Without a growth explosion, 100%/year takes too long to get to enough scale for a good exit. Say your business starts with $100,000 of year 1 revenue, as many do. Then if it grows 100%/year for 5 years, it has $3.2 million of revenue: very limited resources, probably burning a lot of cash, and not big enough to be interesting to acquirers.

You might think: "I’m doing well, with another 5 years of growth at 100%/year I will get to about $100 million". But at that point the business is ten years old. It has probably lost some of its uniqueness. The entrepreneurs and investors are getting tired. 100%/year is difficult to sustain for ten years. If growth slows to 50%/year in the second five years, revenue gets to $25 million. At that point, you probably have an exit opportunity, but the business is no home run.

How do you get a growth explosion in a business? I have seen these strategies work:

•  A big, early customer (or two) boosts the business to scale. This is hard to pull off and comes with risks, e.g., customer concentration. Teams are often able to navigate these problems, however, and enjoy the benefit of a much bigger base from which to grow.

•  The product goes viral. We all know examples, and they can be magic. They are rare, too, and hard to spot in advance: viral potential is asserted hundreds of times for each time it actually develops. Many savvy investors spend their time tracking candidates for viral growth and aim to jump in fast when the growth starts to manifest, as Sequoia did with WhatsApp.

•  The company finds a powerful channel partner who pulls through a lot of volume fast.

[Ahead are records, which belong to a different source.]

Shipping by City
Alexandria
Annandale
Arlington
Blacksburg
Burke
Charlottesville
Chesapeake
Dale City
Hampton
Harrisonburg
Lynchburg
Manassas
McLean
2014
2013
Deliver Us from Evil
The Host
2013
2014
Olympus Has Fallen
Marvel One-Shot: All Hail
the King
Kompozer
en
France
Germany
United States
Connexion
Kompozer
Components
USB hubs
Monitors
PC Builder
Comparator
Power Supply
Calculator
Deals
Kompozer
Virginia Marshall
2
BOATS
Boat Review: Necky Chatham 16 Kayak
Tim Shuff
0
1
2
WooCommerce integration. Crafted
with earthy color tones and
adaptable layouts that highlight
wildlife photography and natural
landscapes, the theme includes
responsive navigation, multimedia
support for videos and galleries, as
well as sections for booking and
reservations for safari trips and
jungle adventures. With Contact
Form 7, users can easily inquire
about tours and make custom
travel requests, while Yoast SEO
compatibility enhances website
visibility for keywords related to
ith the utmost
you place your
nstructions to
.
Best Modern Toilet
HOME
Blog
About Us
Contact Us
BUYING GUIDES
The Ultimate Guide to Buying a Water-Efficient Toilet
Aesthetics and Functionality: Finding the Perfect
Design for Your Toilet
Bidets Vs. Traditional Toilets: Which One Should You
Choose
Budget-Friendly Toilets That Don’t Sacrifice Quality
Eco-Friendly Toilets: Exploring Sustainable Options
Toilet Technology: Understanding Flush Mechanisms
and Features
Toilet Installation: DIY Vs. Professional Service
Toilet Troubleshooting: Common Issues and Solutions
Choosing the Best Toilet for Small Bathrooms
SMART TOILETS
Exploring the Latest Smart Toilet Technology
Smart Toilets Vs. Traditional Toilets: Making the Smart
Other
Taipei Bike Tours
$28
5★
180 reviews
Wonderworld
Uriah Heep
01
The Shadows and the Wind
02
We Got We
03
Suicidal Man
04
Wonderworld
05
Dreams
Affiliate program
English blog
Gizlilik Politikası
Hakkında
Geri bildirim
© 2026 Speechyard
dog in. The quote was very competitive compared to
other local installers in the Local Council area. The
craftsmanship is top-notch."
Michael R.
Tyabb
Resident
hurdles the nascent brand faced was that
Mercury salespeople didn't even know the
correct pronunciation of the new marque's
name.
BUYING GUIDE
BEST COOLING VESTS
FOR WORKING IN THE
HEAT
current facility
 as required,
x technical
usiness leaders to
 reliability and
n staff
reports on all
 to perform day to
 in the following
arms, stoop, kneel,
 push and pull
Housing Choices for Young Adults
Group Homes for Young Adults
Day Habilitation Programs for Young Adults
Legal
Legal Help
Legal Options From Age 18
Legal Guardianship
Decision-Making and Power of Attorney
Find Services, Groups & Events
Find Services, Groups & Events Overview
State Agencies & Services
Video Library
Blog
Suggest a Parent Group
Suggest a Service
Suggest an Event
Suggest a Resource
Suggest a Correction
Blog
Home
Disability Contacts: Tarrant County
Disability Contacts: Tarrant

This can work but it is risky: channel partners are hard to motivate and manage, they may demand exclusivity which cuts the value of the business, and they can be fickle, moving on to their next corporate priority in a couple of years.

•  The company builds the strength of its value proposition and brand rapidly, until it emerges as the leader, users flock to it, more resources let it build its value prop ever stronger, and then the game is over. This approach seems idealistic, however, it’s a good description of the early days of Google , which built a much better product and emerged from obscurity in a previously crowded field. The risk here is the long period of uncertainty: investors, employees, and early customers may lose faith before the growth explosion happens.

This problem has a counterpart in nature: the growth of our universe. The universe began at microscopic scale. Today it is enormous. How did it get so big? Cosmologists (people who study the development of the universe) believe there was a period of explosive growth, which they call the “inflationary period”, in the first micro-nano-nano-nano second* of the life of the universe. During this brief explosion the universe went from microscopic to a scale comparable to it's size today, about 100 billion light years in diameter. The picture above, from NASA, illustrates this.

Every great start-up needs an inflationary period; without it you are unlikely to have a winner. And every start-up CEO team needs a strategy to make that happen.

*More accurately, the first 1/10³² of a second.